A visit to the Thembisa Advice Office


Maria Mathebula, a mother of two children, sat in the office with a very worried look on her face. She had worked for a company for five years.


It closed down in 1985 – and she was still waiting for the money she had paid into the pension fund. The office belongs to the Tembisa Advice Centre – and Maria Mathebula was just one of the people waiting to get help.


After Maria got up to speak to one of the advisers, it was our turn. Dan Mashingoako greeted us warmly and asked us what our problem was. He laughed when we told him that we were from Learn and Teach and our problem was to write a story on the advice centre.


“You have come to the right place. We help people with all sorts of problems here, so your problem is an easy one for us,” said Dan with a smile.


HELP FOR FREE


“The advice centre was started in 1982,” said Dan. “It was started by two community leaders, Abel Majola and Leonard Mavuso. Our job is to help the people of Tembisa with their problems – and also to help them learn about their rights.”


“We work closely with the Tembisa Civic Association. We share the same office with them. We always consult them before taking any steps or decisions. We always tell people that the Centre, like the Civic Association, belongs to them. So people feel free to come and share their problems with us.”


“Sometimes we find ourselves doing a job that is done by lawyers – because most of our people do not have money to pay lawyers for advice. It is not easy for our people to know the law because many of them cannot read or write. They get help here without paying even a cent”.

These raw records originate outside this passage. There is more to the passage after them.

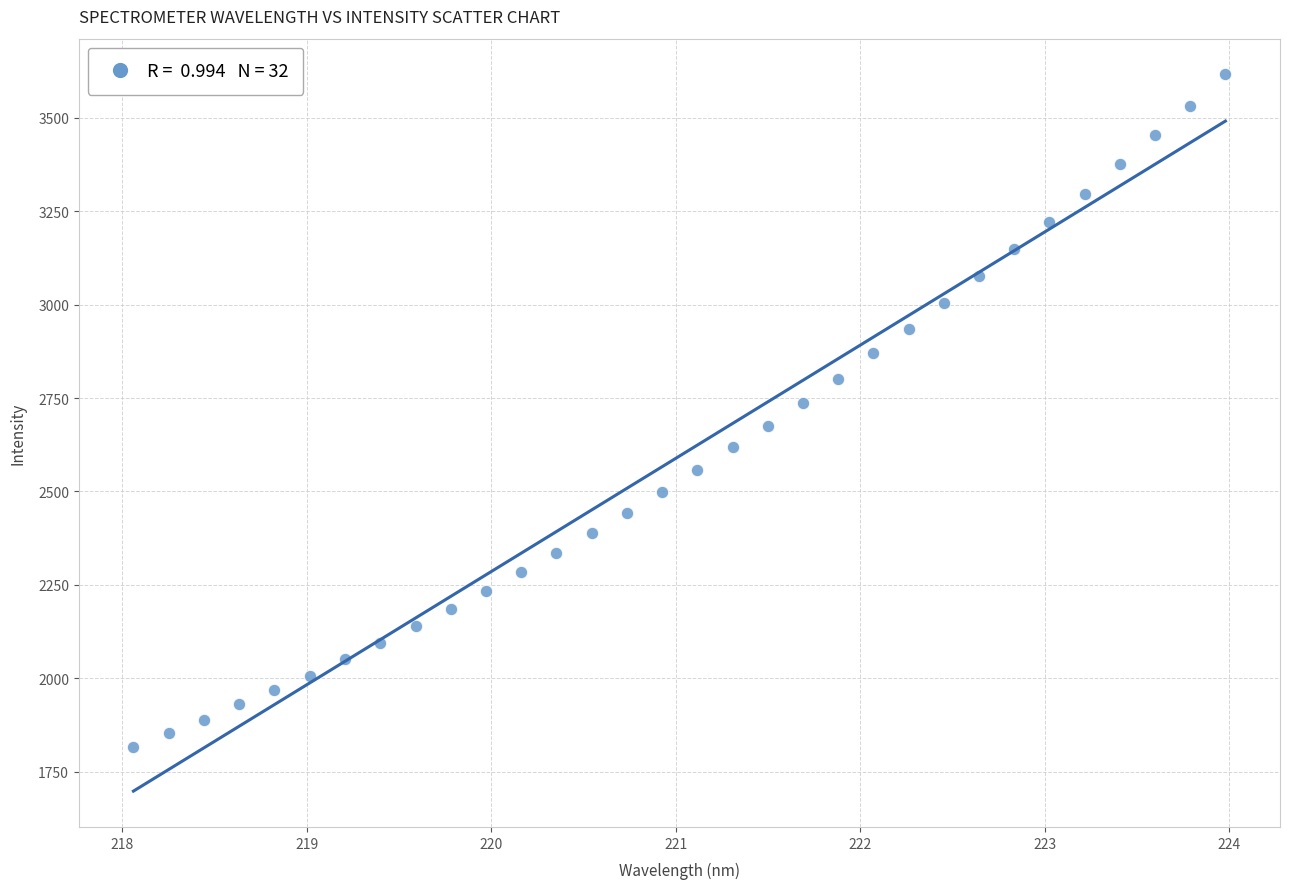

What is the range of Y values (max minus min)?

1799.7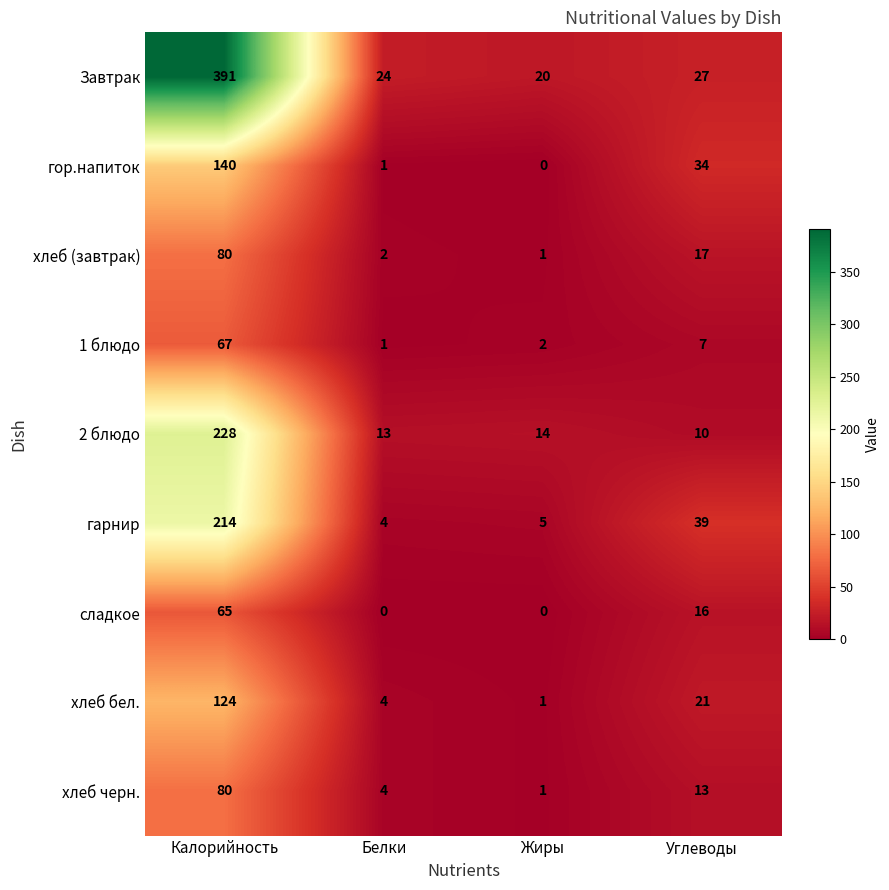

At which category is the sum across all series the highest?

Калорийность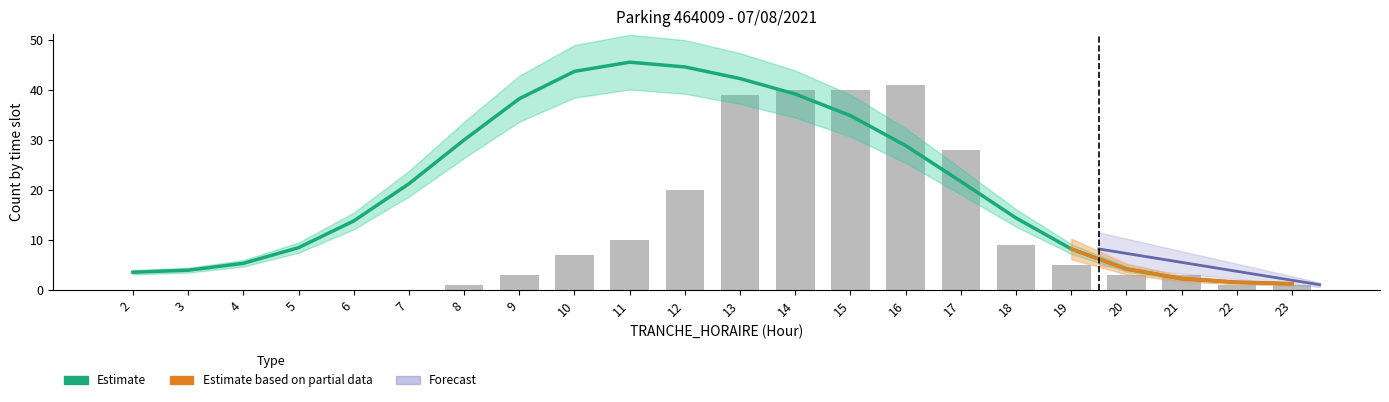

What is the spread (max minus min) of values at 6?

13.9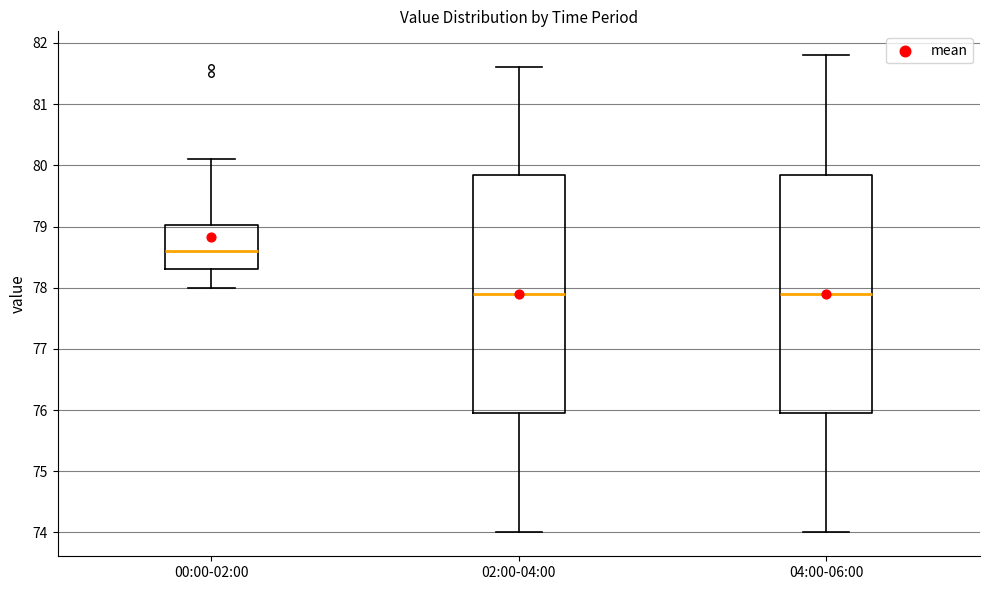

Reading left to right, transcribe this box plot: for each box, give where its median line is, the range the box spans, and where its two whiskers end, as read against the y-axis. The values are not printed on the chart, so give them approximately, as read against the axis.

00:00-02:00: median 78.6, box 78.3 to 79.0, whiskers 78.0 to 80.1
02:00-04:00: median 77.9, box 76.0 to 79.9, whiskers 74.0 to 81.6
04:00-06:00: median 77.9, box 76.0 to 79.9, whiskers 74.0 to 81.8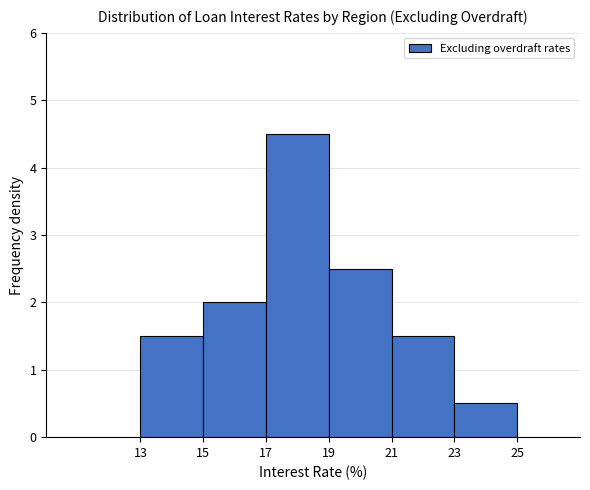

How tall is the bar that spans 23 to 25 on the x-axis? The values are not printed on the chart, so give them approximately, as read against the axis.

0.5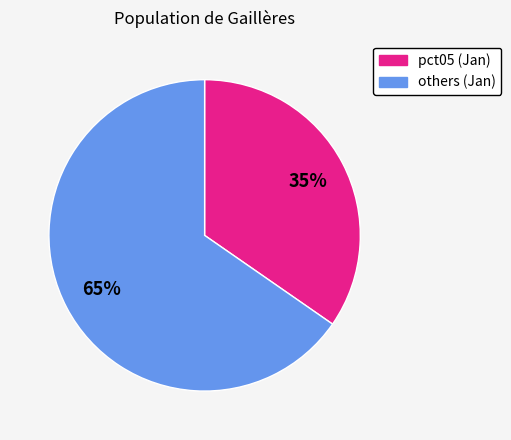

How many slices are in this pie chart?

2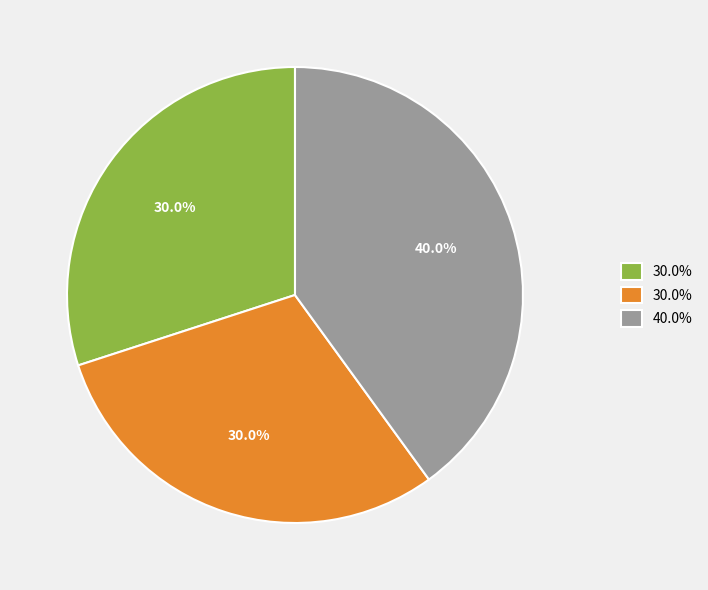

Does any single category account for the majority?

No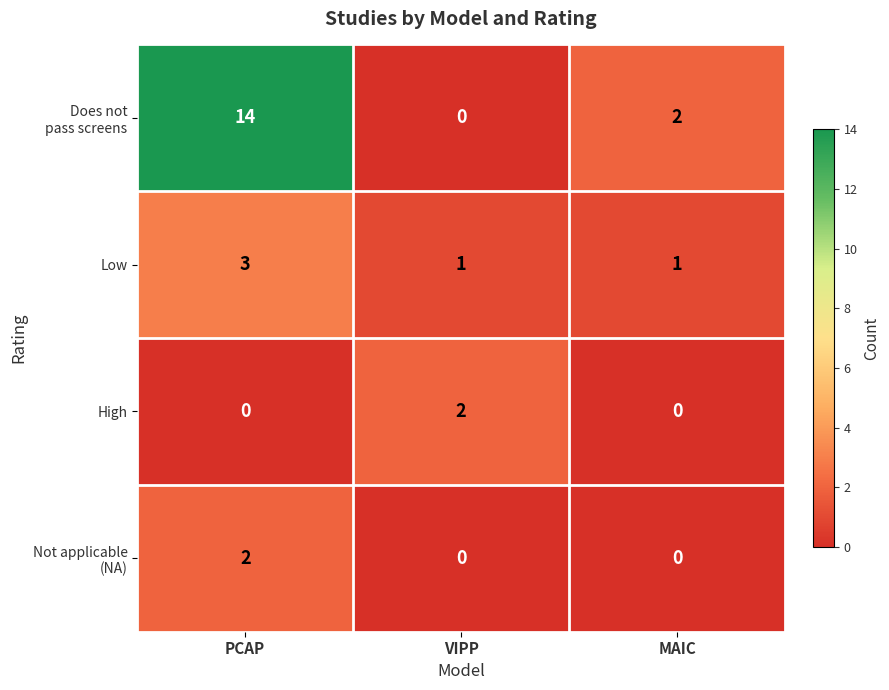

Is the value of High at MAIC greater than the value of Low at PCAP?

No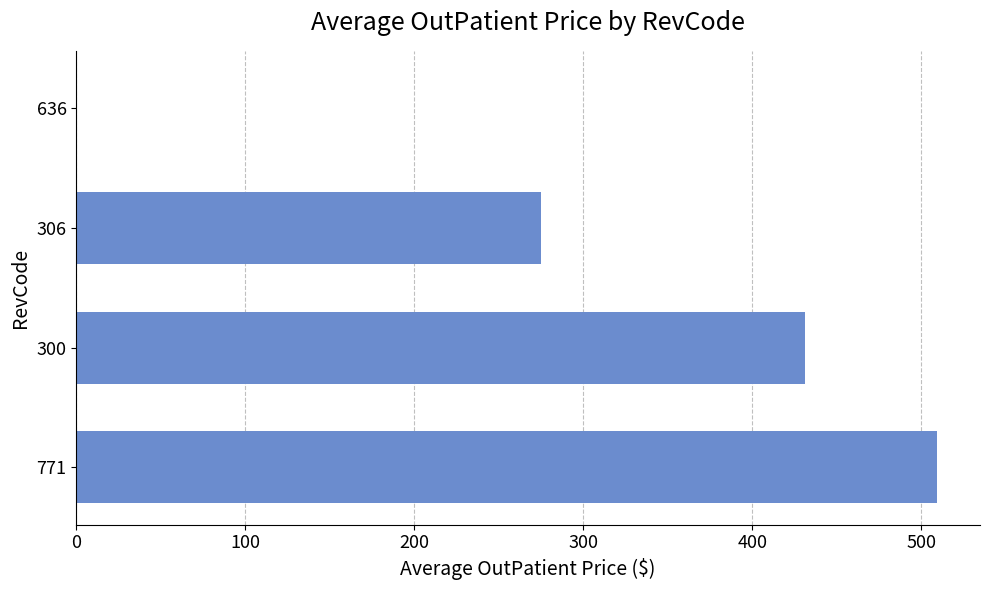

What is the sum of all values?

1215.8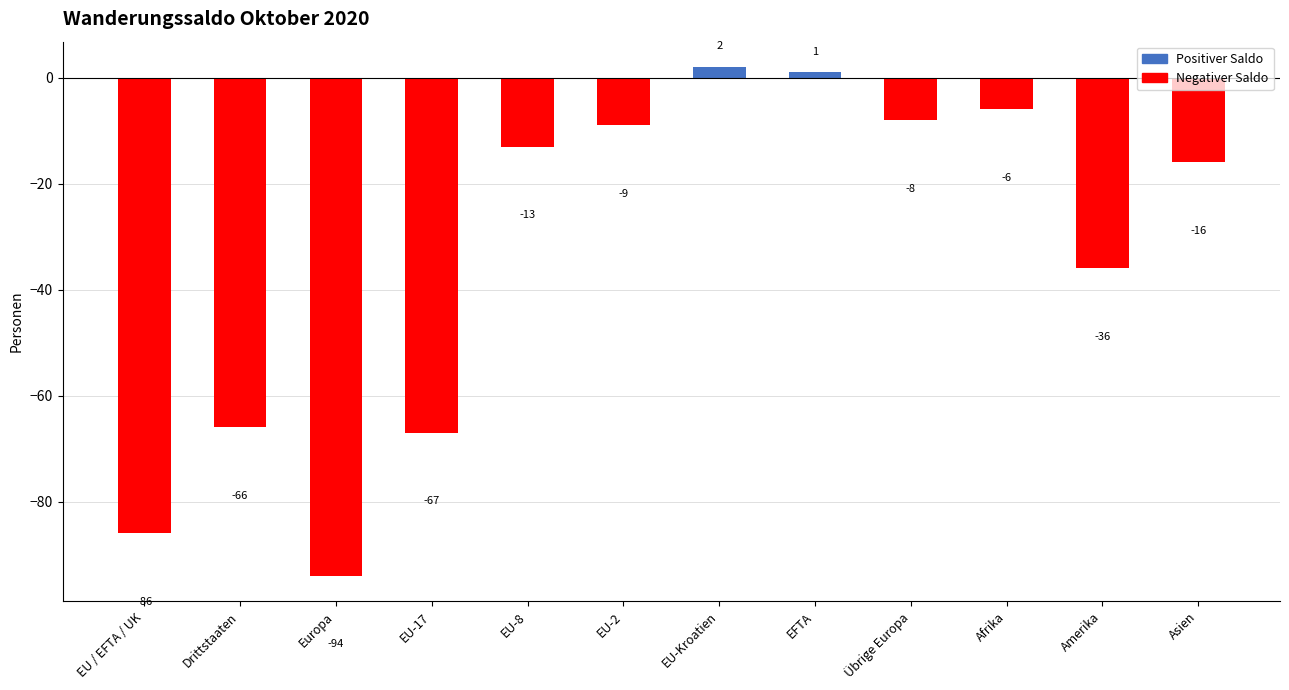

Reading left to right, transcribe all the data shown in this chart.

-86	-66	-94	-67	-13	-9	2	1	-8	-6	-36	-16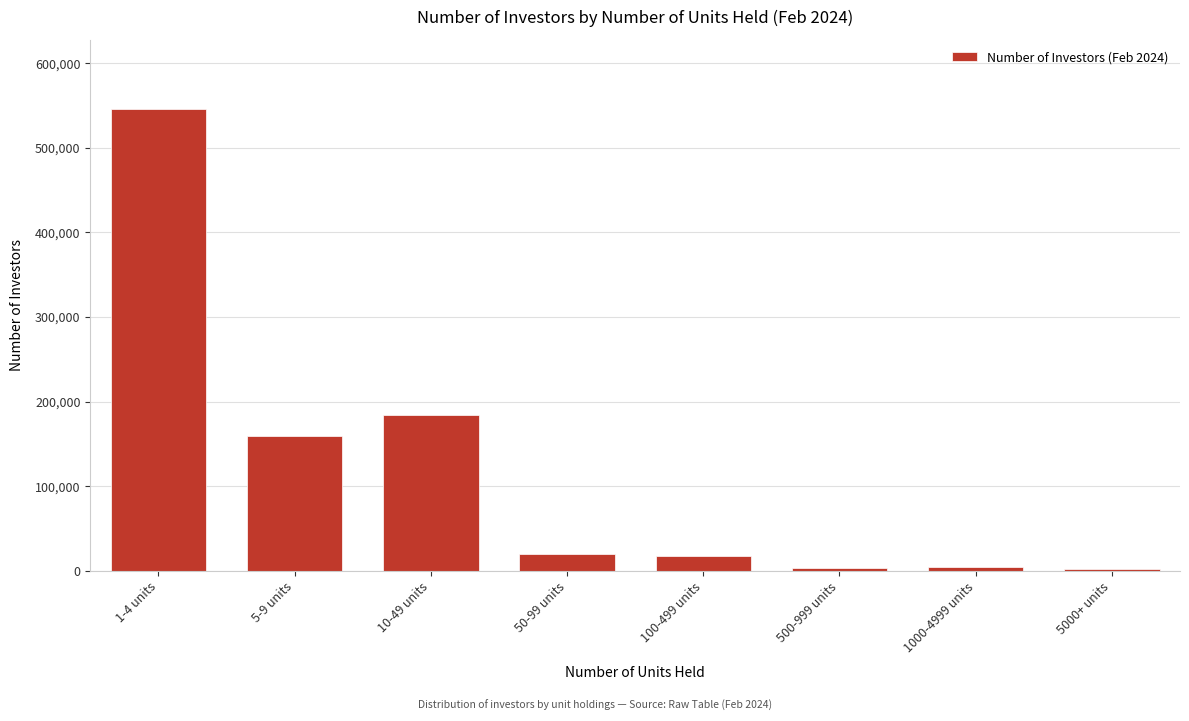

At which label is the value closest to 273728?

10-49 units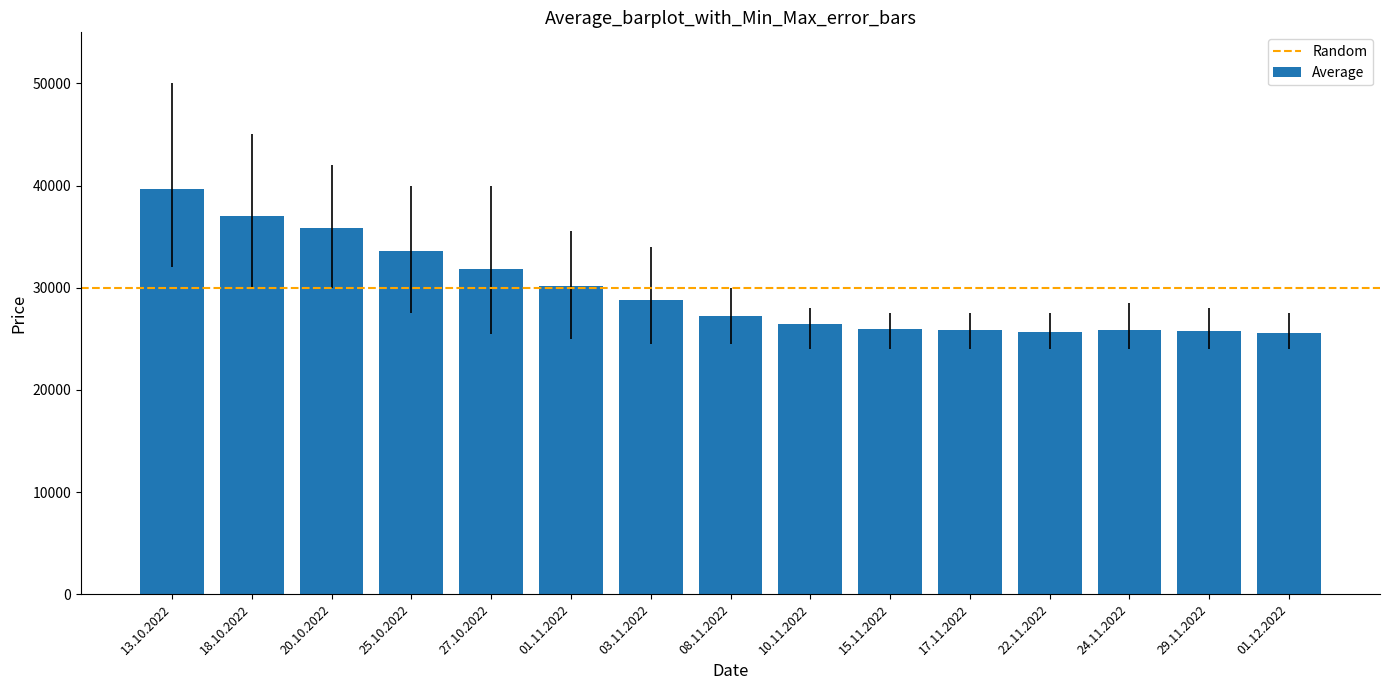

What is the label of the 2nd bar from the left?

18.10.2022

“Sometimes we get very difficult problems that can only be solved by lawyers. We send all these difficult problems to the lawyers at the Legal Resources Centre in Johannesburg.


ALL KINDS OF PROBLEMS


We were joined by Moses Buthelezi and Sonnyboy Mmatle who also work as advisers at the centre. “This is a people’s centre. We deal with problems of the young and the old – even people from the hostel come here for help,” said Moses.


“We get many people who have been fired from work without a fair reason. Not only people who are working for the big companies get fired for no reason. It also happens to workers who work for black businessmen.”


“Many people do not know how to get money from the Unemployment Insurance Fund. We help people to apply for their UIF money. We also try to help women who get fired for taking maternity leave. We try to help them get their jobs back.


“People also come to us with problems after they buy something, like insurance or furniture,” said Sonnyboy.”For example, somebody will buy furniture on H.P. They miss one monthly payment and the shop takes back their furniture. Or the person will miss one or two payments on an insurance policy and lose all their money.”


“Some people bring funny problems to the centre. One guy who divorced his wife long ago asked us to tell the court that he wanted his wife back. We told him that the court will not do that and he must rather go and ask his former wife for forgiveness”.


THE STATE OF EMERGENCY


“When the government brought in the first State of Emergency in 1985, many people started to come to us for help,” said Dan. “They needed to know what they could do when a person has been detained – and what few rights these detainees had.”


“Our job is not simple. Sometimes the police give us problems. We are only helping people with their rights under the law but the police think that we are helping the comrades. Some time ago they came and took all our books. They did not bring them back.”


“But we feel that we cannot close our eyes even if people make things difficult for us. Our people need our help, especially in these troubled times,” said Sonnyboy. ” I would like to see advice offices in every community, helping people with their problems.”


A HOPEFUL FACE


We thanked Dan, Moses and Sonnyboy for talking to us. As we made our way out, we again met Maria Mathebula. She was now looking a little less worried and a bit more hopeful.


She said the people at the advice centre had received a letter from the pension fund. It said the money will be sent as soon as possible. The people at the Tembisa Advice were able to help Martha Mathebula. They make no promises, but they always do their best.